Samsung will do this, it says, by "fostering seamless interactions between a household's IoT [internet of things] technologies."
What this means at first is a SmartThings app, the same wherever you access it (whether that be your phone, television or, yes, even your fridge), and with the same ability to control every compatible device in your home. Samsung also hopes the app will make adding new devices to your smart home system simpler. (Don't for get to check out The GearBrain to see which connected devices work with or are compatible with Samsung SmartThings platform.)
Finally, Amazon rounded off the month by announcing its acquisition of Ring, a producer of smart doorbells. This purchase, reportedly worth between $1.2B and $1.8B, comes just two months after the retail giant sealed a $90M deal to buy smart home camera maker Blink.
Given Amazon's new in-home delivery service, where delivery people have brief access to your home via an app, a camera and a smart door lock, it doesn't take much imagination to see the motive behind Amazon's two most recent acquisitions. As for an indication of Amazon's commitment to this space, its purchase of Ring (a company rejected by Shark Tank in 2013), is its second-largest ever, behind the $14B it paid for Whole Foods in 2017.
Meanwhile, Google's smart home purchases include API.AI, a natural language processing firm, bought in 2016 to improve Google Assistant. There was also Dropcam, a home monitoring company bought for $555M in 2014, and of course Nest Labs for $3.2B in 2013.
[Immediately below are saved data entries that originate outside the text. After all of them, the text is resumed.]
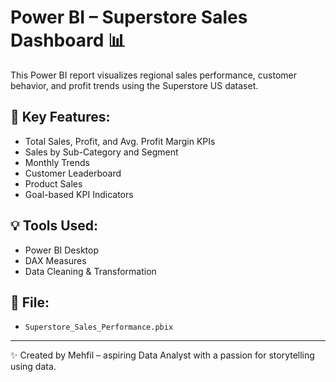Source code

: 
# Power BI – Superstore Sales Dashboard 📊

This Power BI report visualizes regional sales performance, customer behavior, and profit trends using the Superstore US dataset.

## 📌 Key Features:
- Total Sales, Profit, and Avg. Profit Margin KPIs
- Sales by Sub-Category and Segment
- Monthly Trends
- Customer Leaderboard
- Product Sales
- Goal-based KPI Indicators

## 💡 Tools Used:
- Power BI Desktop
- DAX Measures
- Data Cleaning & Transformation

## 📁 File:
- `Superstore_Sales_Performance.pbix`

---

✨ Created by Mehfil – aspiring Data Analyst with a passion for storytelling using data.
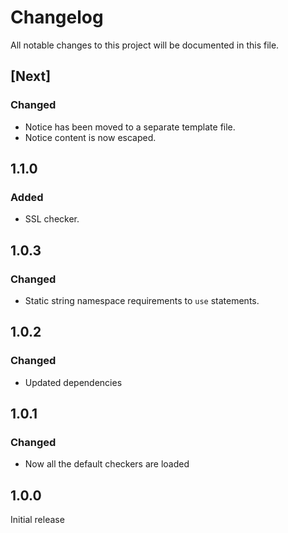 # Changelog
All notable changes to this project will be documented in this file.

## [Next]

### Changed
- Notice has been moved to a separate template file.
- Notice content is now escaped.

## 1.1.0

### Added
- SSL checker.

## 1.0.3

### Changed
- Static string namespace requirements to `use` statements.

## 1.0.2

### Changed
- Updated dependencies

## 1.0.1

### Changed
- Now all the default checkers are loaded

## 1.0.0

Initial release
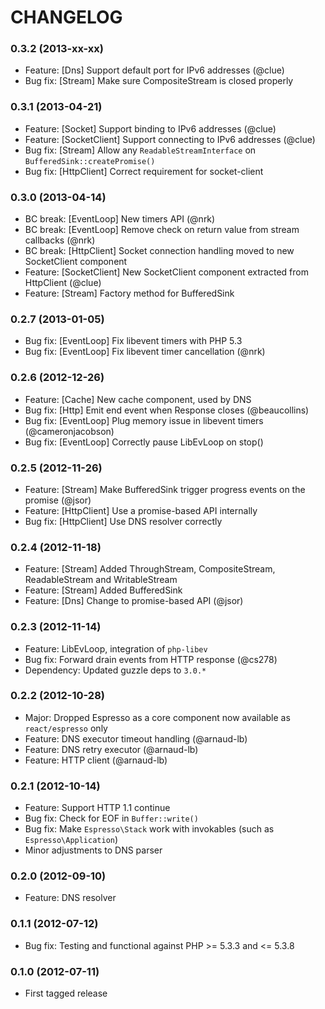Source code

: CHANGELOG
=========

### 0.3.2 (2013-xx-xx)

  * Feature: [Dns] Support default port for IPv6 addresses (@clue)
  * Bug fix: [Stream] Make sure CompositeStream is closed properly

### 0.3.1 (2013-04-21)

  * Feature: [Socket] Support binding to IPv6 addresses (@clue)
  * Feature: [SocketClient] Support connecting to IPv6 addresses (@clue)
  * Bug fix: [Stream] Allow any `ReadableStreamInterface` on `BufferedSink::createPromise()`
  * Bug fix: [HttpClient] Correct requirement for socket-client

### 0.3.0 (2013-04-14)

  * BC break: [EventLoop] New timers API (@nrk)
  * BC break: [EventLoop] Remove check on return value from stream callbacks (@nrk)
  * BC break: [HttpClient] Socket connection handling moved to new SocketClient component
  * Feature: [SocketClient] New SocketClient component extracted from HttpClient (@clue)
  * Feature: [Stream] Factory method for BufferedSink

### 0.2.7 (2013-01-05)

  * Bug fix: [EventLoop] Fix libevent timers with PHP 5.3
  * Bug fix: [EventLoop] Fix libevent timer cancellation (@nrk)

### 0.2.6 (2012-12-26)

  * Feature: [Cache] New cache component, used by DNS
  * Bug fix: [Http] Emit end event when Response closes (@beaucollins)
  * Bug fix: [EventLoop] Plug memory issue in libevent timers (@cameronjacobson)
  * Bug fix: [EventLoop] Correctly pause LibEvLoop on stop()

### 0.2.5 (2012-11-26)

  * Feature: [Stream] Make BufferedSink trigger progress events on the promise (@jsor)
  * Feature: [HttpClient] Use a promise-based API internally
  * Bug fix: [HttpClient] Use DNS resolver correctly

### 0.2.4 (2012-11-18)

  * Feature: [Stream] Added ThroughStream, CompositeStream, ReadableStream and WritableStream
  * Feature: [Stream] Added BufferedSink
  * Feature: [Dns] Change to promise-based API (@jsor)

### 0.2.3 (2012-11-14)

  * Feature: LibEvLoop, integration of `php-libev`
  * Bug fix: Forward drain events from HTTP response (@cs278)
  * Dependency: Updated guzzle deps to `3.0.*`

### 0.2.2 (2012-10-28)

  * Major: Dropped Espresso as a core component now available as `react/espresso` only
  * Feature: DNS executor timeout handling (@arnaud-lb)
  * Feature: DNS retry executor (@arnaud-lb)
  * Feature: HTTP client (@arnaud-lb)

### 0.2.1 (2012-10-14)

  * Feature: Support HTTP 1.1 continue
  * Bug fix: Check for EOF in `Buffer::write()`
  * Bug fix: Make `Espresso\Stack` work with invokables (such as `Espresso\Application`)
  * Minor adjustments to DNS parser

### 0.2.0 (2012-09-10)

  * Feature: DNS resolver

### 0.1.1 (2012-07-12)

  * Bug fix: Testing and functional against PHP >= 5.3.3 and <= 5.3.8

### 0.1.0 (2012-07-11)

  * First tagged release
In some ways, the smart home industry needs giants like Amazon, Samsung and Google to help keep the dreams of imaginative, but bootstrapped, startups alive. The market is quickly becoming crowded and with this comes confusion for consumers who are expected to understand the limitations of Alexa vs Google Assistant, the differences between ZigBee and Z-Wave, and why Apple's walled garden is more impenetrable than ever.
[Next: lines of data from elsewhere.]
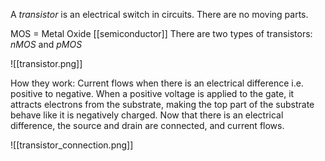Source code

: A *transistor* is an electrical switch in circuits. There are no moving parts. 

MOS = Metal Oxide [[semiconductor]]
There are two types of transistors: *nMOS* and *pMOS*

![[transistor.png]]

How they work: 
Current flows when there is an electrical difference i.e. positive to negative. When a positive voltage is applied to the gate, it attracts electrons from the substrate, making the top part of the substrate behave like it is negatively charged. Now that there is an electrical difference, the source and drain are connected, and current flows. 

![[transistor_connection.png]]
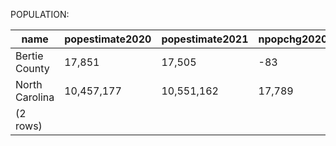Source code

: POPULATION:

|      name      | popestimate2020 | popestimate2021 | npopchg2020 | npopchg2021 | births2020 | births2021 | deaths2020 | deaths2021 | naturalchg2020 | naturalchg2021 | internationalmig2020 | internationalmig2021 | domesticmig2020 | domesticmig2021 | netmig2020 | netmig2021 | rbirth2021 | rdeath2021 | rnaturalchg2021 | rinternationalmig2021 | rdomesticmig2021 | rnetmig2021 |
|----------------|-----------------|-----------------|-------------|-------------|------------|------------|------------|------------|----------------|----------------|----------------------|----------------------|-----------------|-----------------|------------|------------|------------|------------|-----------------|-----------------------|------------------|-------------|
| Bertie County  | 17,851          | 17,505          | -83         | -346        | 50         | 151        | 77         | 300        | -27            | -149           | 0                    | 2                    | -54             | -198            | -54        | -196       |       8.54 |      16.97 |           -8.43 |                  0.11 |           -11.20 |      -11.09|
| North Carolina | 10,457,177      | 10,551,162      | 17,789      | 93,985      | 28,009     | 114,011    | 28,852     | 115,709    | -843           | -1,698         | 440                  | 6,756                | 18,211          | 88,673          | 18,651     | 95,429     |      10.85 |      11.02 |           -0.16 |                  0.64 |             8.44 |        9.08|
|(2 rows)|

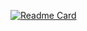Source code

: [![Readme Card](https://github-readme-stats.vercel.app/api/pin/?username=Hassannewcodea&repo=github-readme-stats)](https://github.com/anuraghazra/github-readme-stats)
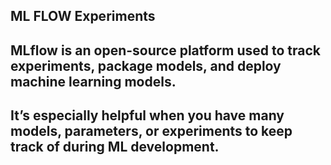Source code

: ## ML FLOW Experiments
## MLflow is an open-source platform used to track experiments, package models, and deploy machine learning models.
## It’s especially helpful when you have many models, parameters, or experiments to keep track of during ML development.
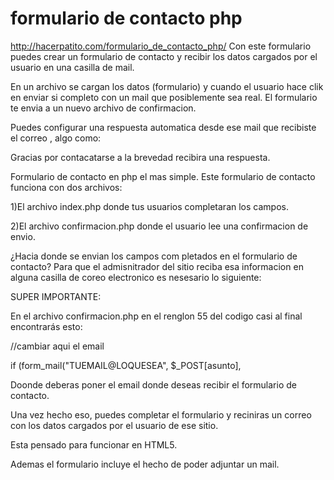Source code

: formulario de contacto php
=============

<a href="http://hacerpatito.com/formulario_de_contacto_php/"> http://hacerpatito.com/formulario_de_contacto_php/</a>
Con este formulario puedes crear un  formulario de contacto y recibir los datos cargados por el usuario  en una casilla de mail.

En un archivo se cargan los datos  (formulario) y cuando el usuario hace clik en enviar si completo con un mail 
que posiblemente sea real.
El formulario te envia a un nuevo archivo de confirmacion.

Puedes configurar una respuesta automatica desde ese mail que recibiste el correo , algo como:

Gracias por contacatarse a la brevedad recibira una respuesta.


Formulario de contacto  en php el mas simple.
Este formulario de contacto funciona con dos archivos:

1)El archivo index.php donde tus usuarios completaran los campos.

2)El archivo confirmacion.php donde el usuario lee una confirmacion de envio.


¿Hacia donde se envian los campos com pletados en el formulario de contacto?
Para que el admisnitrador del sitio reciba esa informacion en alguna casilla de coreo electronico
es nesesario lo siguiente:

SUPER IMPORTANTE:

En el archivo confirmacion.php en el renglon 55 del codigo casi al final encontrarás esto:

//cambiar aqui el email 

if (form_mail("TUEMAIL@LOQUESEA", $_POST[asunto], 

Doonde deberas poner el email donde deseas recibir el formulario de contacto.

Una vez hecho eso, puedes completar el formulario  y reciniras un correo con los datos cargados por el usuario de ese sitio.





Esta pensado para funcionar en HTML5.

Ademas el formulario incluye el hecho de poder adjuntar un mail.


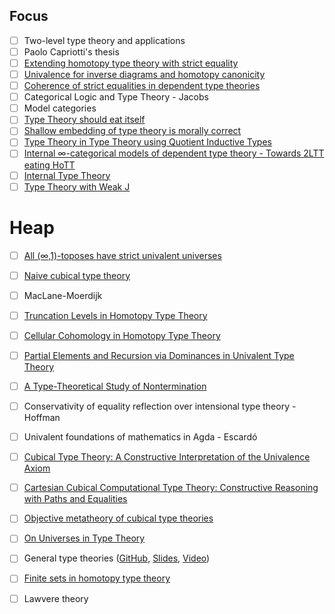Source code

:## Focus ##

+ [ ] Two-level type theory and applications
+ [ ] Paolo Capriotti's thesis
+ [ ] [Extending homotopy type theory with strict equality](https://arxiv.org/abs/1604.03799)
+ [ ] [Univalence for inverse diagrams and homotopy canonicity](https://arxiv.org/abs/1203.3253)
+ [ ] [Coherence of strict equalities in dependent type theories](https://arxiv.org/abs/2010.14166v1)
+ [ ] Categorical Logic and Type Theory - Jacobs
+ [ ] Model categories
+ [ ] [Type Theory should eat itself](https://www.ioc.ee/~james/papers/lfmtp08_jmc.pdf)
+ [ ] [Shallow embedding of type theory is morally correct](https://arxiv.org/abs/1907.07562)
+ [ ] [Type Theory in Type Theory using Quotient Inductive Types](http://www.cs.nott.ac.uk/~psztxa/publ/tt-in-tt.pdf)
+ [ ] [Internal ∞-categorical models of dependent type theory - Towards 2LTT eating HoTT](https://arxiv.org/abs/2009.01883)
+ [ ] [Internal Type Theory](http://www.cse.chalmers.se/~peterd/papers/InternalTT.pdf)
+ [ ] [Type Theory with Weak J](https://nicolaikraus.github.io/docs/conservativityAbstract.pdf)

# Heap
+ [ ] [All (∞,1)-toposes have strict univalent universes](https://arxiv.org/abs/1904.07004)
+ [ ] [Naive cubical type theory](https://arxiv.org/abs/1911.05844)
+ [ ] MacLane-Moerdijk
+ [ ] [Truncation Levels in Homotopy Type Theory](https://nicolaikraus.github.io/docs/thesis_nicolai.pdf)
+ [ ] [Cellular Cohomology in Homotopy Type Theory](https://arxiv.org/abs/1802.02191)
+ [ ] [Partial Elements and Recursion via Dominances in Univalent Type Theory](https://drops.dagstuhl.de/opus/volltexte/2017/7682/)
+ [ ] [A Type-Theoretical Study of Nontermination](https://digikogu.taltech.ee/et/item/e89975ba-ed06-40e8-8c61-4cd67df3fa31)
+ [ ] Conservativity of equality reflection over intensional type theory - Hoffman
+ [ ] Univalent foundations of mathematics in Agda - Escardó
+ [ ] [Cubical Type Theory: A Constructive Interpretation of the Univalence Axiom](https://drops.dagstuhl.de/opus/volltexte/2018/8475/)
+ [ ] [Cartesian Cubical Computational Type Theory: Constructive Reasoning with Paths and Equalities](https://drops.dagstuhl.de/opus/volltexte/2018/9673/)
+ [ ] [Objective metatheory of cubical type theories](http://www.cs.cmu.edu/~jmsterli/pdfs/proposal.pdf)
+ [ ] [On Universes in Type Theory](http://www2.math.uu.se/~palmgren/universe.pdf)
+ [ ] General type theories
      ([GitHub](https://github.com/peterlefanulumsdaine/general-type-theories),
       [Slides](https://www.uwo.ca/math/faculty/kapulkin/seminars/hottestfiles/Lumsdaine-2020-06-15-HoTTEST.pdf),
       [Video](https://www.youtube.com/watch?v=kQe0knDuZqg&feature=youtu.be))
+ [ ] [Finite sets in homotopy type theory](https://cs.ru.nl/~nweide/fsets/finitesets.html)
+ [ ] Lawvere theory

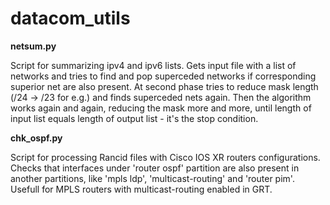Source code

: # datacom_utils
<b>netsum.py</b>

Script for summarizing ipv4 and ipv6 lists.
Gets input file with a list of networks and tries to find and pop superceded networks if corresponding superior net are also present.
At second phase tries to reduce mask length (/24 -> /23 for e.g.) and finds superceded nets again. Then the algorithm works again
and again, reducing the mask more and more, until length of input list equals length of output list - it's the stop condition.


<b>chk_ospf.py</b>

Script for processing Rancid files with Cisco IOS XR routers configurations.
Checks that interfaces under 'router ospf' partition are also present in another partitions, like 'mpls ldp', 'multicast-routing' and 'router pim'.
Usefull for MPLS routers with multicast-routing enabled in GRT.
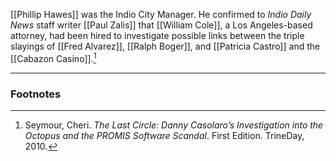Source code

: [[Phillip Hawes]] was the Indio City Manager. He confirmed to *Indio Daily News* staff writer [[Paul Zalis]] that [[William Cole]], a Los Angeles-based attorney, had been hired to investigate possible links between the triple slayings of [[Fred Alvarez]], [[Ralph Boger]], and [[Patricia Castro]] and the [[Cabazon Casino]].[^1]

---
### Footnotes

[^1]: Seymour, Cheri. *The Last Circle: Danny Casolaro’s Investigation into the Octopus and the PROMIS Software Scandal*. First Edition. TrineDay, 2010.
Consumers used to buying new smartphones every 12 or 18 months and treating most tech purchases as borderline-disposable are now being offered intelligence with more permanent devices.
As light switches, taps, showers, window blinds and door locks gain internet connections the industry is quickly becoming a complicated mess of potential dead ends. Who's to say that feature-packed, web-connected, Alexa-controlled door lock from a cool new startup will still be supported a year down the line? What happens if that startup goes bust, as so many do?
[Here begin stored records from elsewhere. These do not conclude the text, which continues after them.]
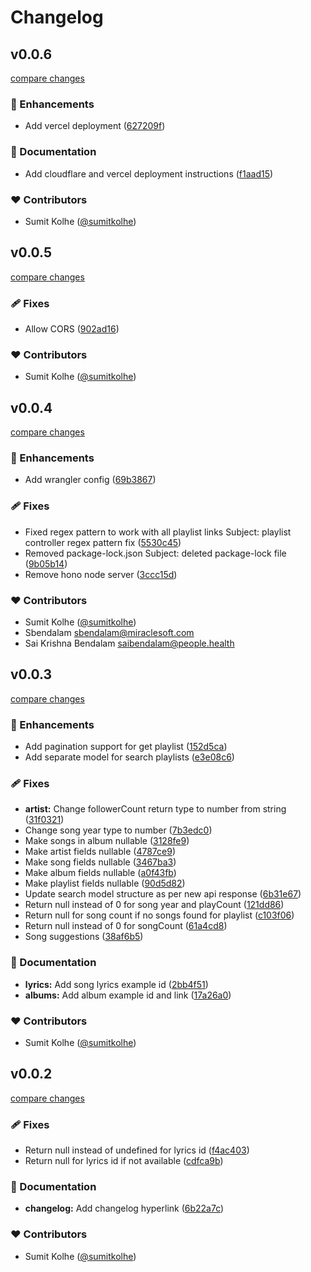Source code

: # Changelog


## v0.0.6

[compare changes](https://github.com/sumitkolhe/jiosaavn-api/compare/v0.0.5...v0.0.6)

### 🚀 Enhancements

- Add vercel deployment ([627209f](https://github.com/sumitkolhe/jiosaavn-api/commit/627209f))

### 📖 Documentation

- Add cloudflare and vercel deployment instructions ([f1aad15](https://github.com/sumitkolhe/jiosaavn-api/commit/f1aad15))

### ❤️ Contributors

- Sumit Kolhe ([@sumitkolhe](http://github.com/sumitkolhe))

## v0.0.5

[compare changes](https://github.com/sumitkolhe/jiosaavn-api/compare/v0.0.4...v0.0.5)

### 🩹 Fixes

- Allow CORS ([902ad16](https://github.com/sumitkolhe/jiosaavn-api/commit/902ad16))

### ❤️ Contributors

- Sumit Kolhe ([@sumitkolhe](http://github.com/sumitkolhe))

## v0.0.4

[compare changes](https://github.com/sumitkolhe/jiosaavn-api/compare/v0.0.3...v0.0.4)

### 🚀 Enhancements

- Add wrangler config ([69b3867](https://github.com/sumitkolhe/jiosaavn-api/commit/69b3867))

### 🩹 Fixes

- Fixed regex pattern to work with all playlist links Subject: playlist controller regex pattern fix ([5530c45](https://github.com/sumitkolhe/jiosaavn-api/commit/5530c45))
- Removed package-lock.json Subject: deleted package-lock file ([9b05b14](https://github.com/sumitkolhe/jiosaavn-api/commit/9b05b14))
- Remove hono node server ([3ccc15d](https://github.com/sumitkolhe/jiosaavn-api/commit/3ccc15d))

### ❤️ Contributors

- Sumit Kolhe ([@sumitkolhe](http://github.com/sumitkolhe))
- Sbendalam <sbendalam@miraclesoft.com>
- Sai Krishna Bendalam <saibendalam@people.health>

## v0.0.3

[compare changes](https://github.com/sumitkolhe/jiosaavn-api/compare/v0.0.2...v0.0.3)

### 🚀 Enhancements

- Add pagination support for get playlist ([152d5ca](https://github.com/sumitkolhe/jiosaavn-api/commit/152d5ca))
- Add separate model for search playlists ([e3e08c6](https://github.com/sumitkolhe/jiosaavn-api/commit/e3e08c6))

### 🩹 Fixes

- **artist:** Change followerCount return type to number from string ([31f0321](https://github.com/sumitkolhe/jiosaavn-api/commit/31f0321))
- Change song year type to number ([7b3edc0](https://github.com/sumitkolhe/jiosaavn-api/commit/7b3edc0))
- Make songs in album nullable ([3128fe9](https://github.com/sumitkolhe/jiosaavn-api/commit/3128fe9))
- Make artist fields nullable ([4787ce9](https://github.com/sumitkolhe/jiosaavn-api/commit/4787ce9))
- Make song fields nullable ([3467ba3](https://github.com/sumitkolhe/jiosaavn-api/commit/3467ba3))
- Make album fields nullable ([a0f43fb](https://github.com/sumitkolhe/jiosaavn-api/commit/a0f43fb))
- Make playlist fields nullable ([90d5d82](https://github.com/sumitkolhe/jiosaavn-api/commit/90d5d82))
- Update search model structure as per new api response ([6b31e67](https://github.com/sumitkolhe/jiosaavn-api/commit/6b31e67))
- Return null instead of 0 for song year and playCount ([121dd86](https://github.com/sumitkolhe/jiosaavn-api/commit/121dd86))
- Return null for song count if no songs found for playlist ([c103f06](https://github.com/sumitkolhe/jiosaavn-api/commit/c103f06))
- Return null instead of 0 for songCount ([61a4cd8](https://github.com/sumitkolhe/jiosaavn-api/commit/61a4cd8))
- Song suggestions ([38af6b5](https://github.com/sumitkolhe/jiosaavn-api/commit/38af6b5))

### 📖 Documentation

- **lyrics:** Add song lyrics example id ([2bb4f51](https://github.com/sumitkolhe/jiosaavn-api/commit/2bb4f51))
- **albums:** Add album example id and link ([17a26a0](https://github.com/sumitkolhe/jiosaavn-api/commit/17a26a0))

### ❤️ Contributors

- Sumit Kolhe ([@sumitkolhe](http://github.com/sumitkolhe))

## v0.0.2

[compare changes](https://github.com/sumitkolhe/jiosaavn-api/compare/v0.0.1...v0.0.2)

### 🩹 Fixes

- Return null instead of undefined for lyrics id ([f4ac403](https://github.com/sumitkolhe/jiosaavn-api/commit/f4ac403))
- Return null for lyrics id if not available ([cdfca9b](https://github.com/sumitkolhe/jiosaavn-api/commit/cdfca9b))

### 📖 Documentation

- **changelog:** Add changelog hyperlink ([6b22a7c](https://github.com/sumitkolhe/jiosaavn-api/commit/6b22a7c))

### ❤️ Contributors

- Sumit Kolhe ([@sumitkolhe](http://github.com/sumitkolhe))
What happens when a smart lock startup goes bust?iStock
In buying up the cream of the smart home crop, industry giants like Amazon and Google are potentially helping to make the market more stable for consumers. But whether that potential act of kindness is their primary concern is up for debate.
"Google already harvests an incredible amount of detailed information about millions of internet users around the globe," says Big Brother Watch's Carlo, speaking about Google moving Nest in-house. "Now, Google is becoming embedded in the home, through 'smart' soft surveillance products."
The smart home industry is only just getting started, and soon it looks like the usual suspects will have it in a stranglehold. On the surface this is good for consumers and good for the fortune few startups who get bought out for millions or even billions of dollars. But then companies who are already flirting with Orwellianism then have an even firmer grasp on our lives, a more detailed view into our households and habits, and a greater responsibility to protect our data and our privacy.